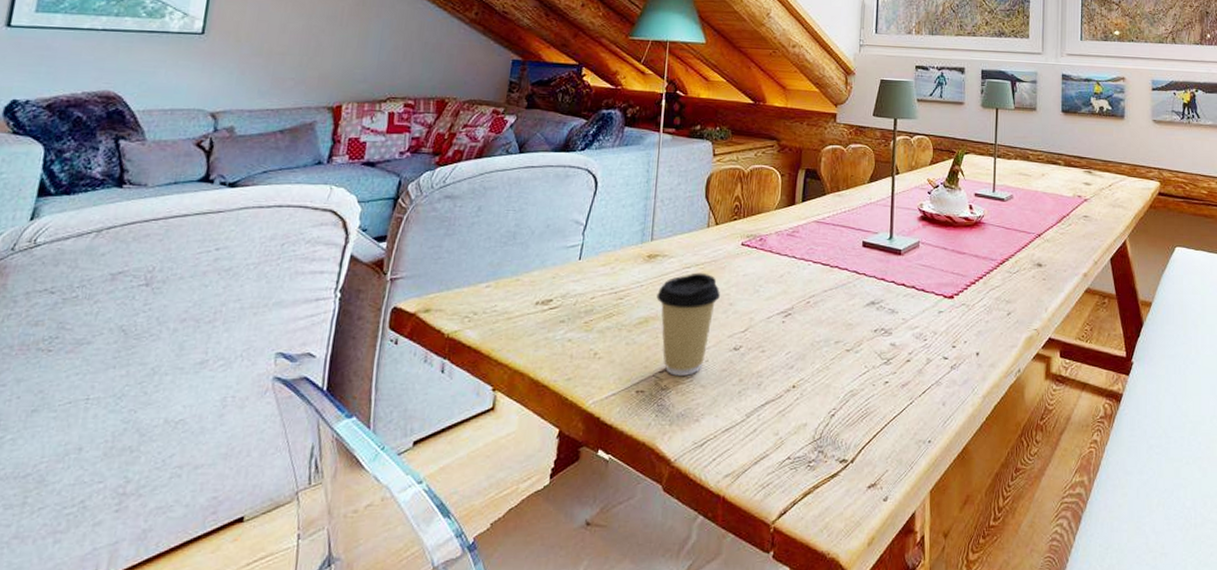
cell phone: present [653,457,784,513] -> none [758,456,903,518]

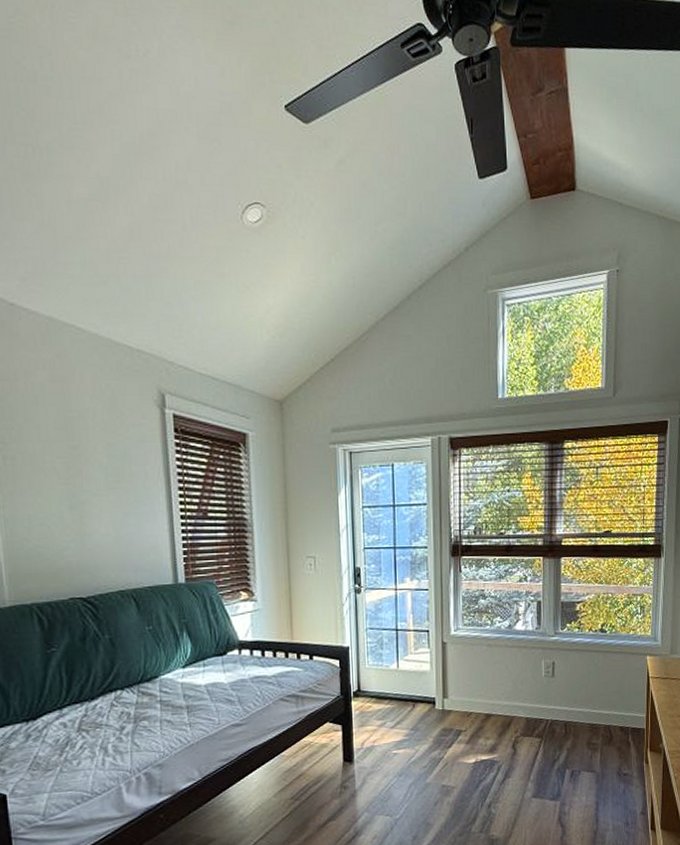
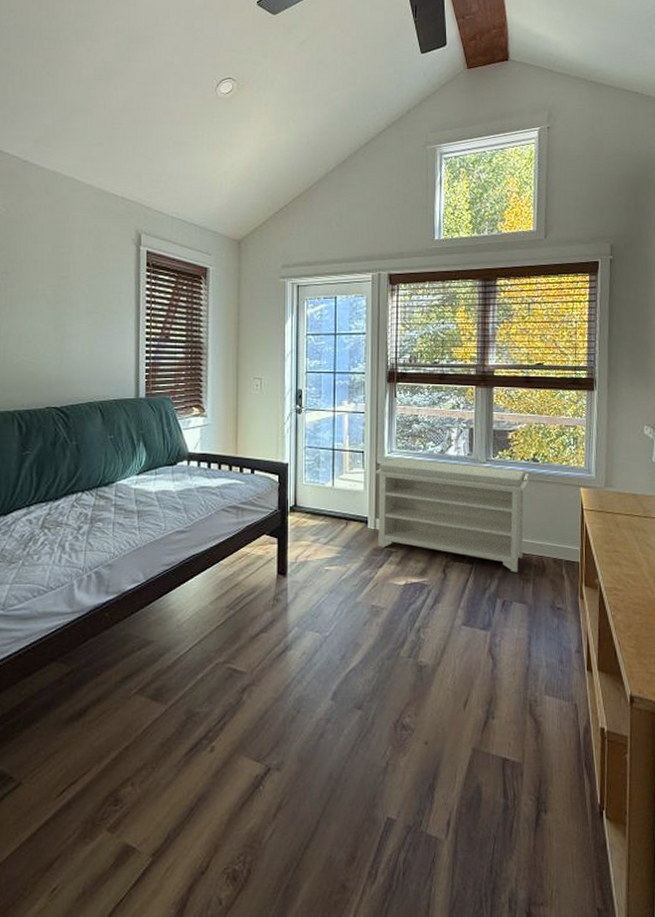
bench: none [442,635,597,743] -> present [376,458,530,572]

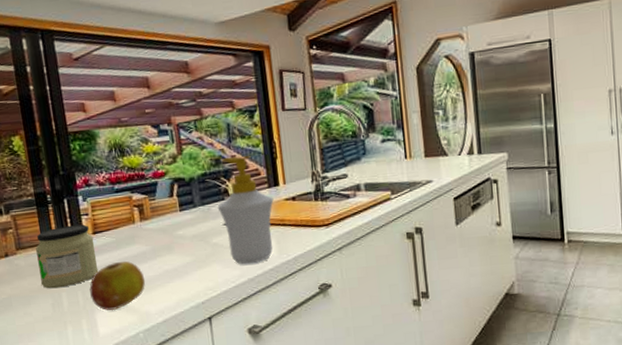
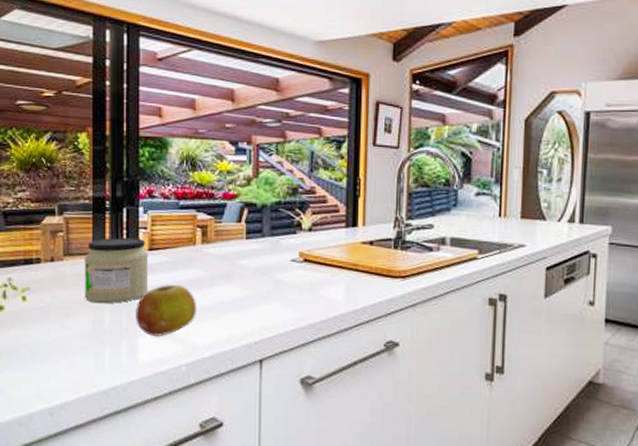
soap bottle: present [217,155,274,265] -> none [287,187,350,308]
===============
Your goal
Each line above should be set down exactly as written, with pictures excluded.

Finished task
cell phone: present [653,457,784,513] -> none [758,456,903,518]

bench: none [442,635,597,743] -> present [376,458,530,572]

soap bottle: present [217,155,274,265] -> none [287,187,350,308]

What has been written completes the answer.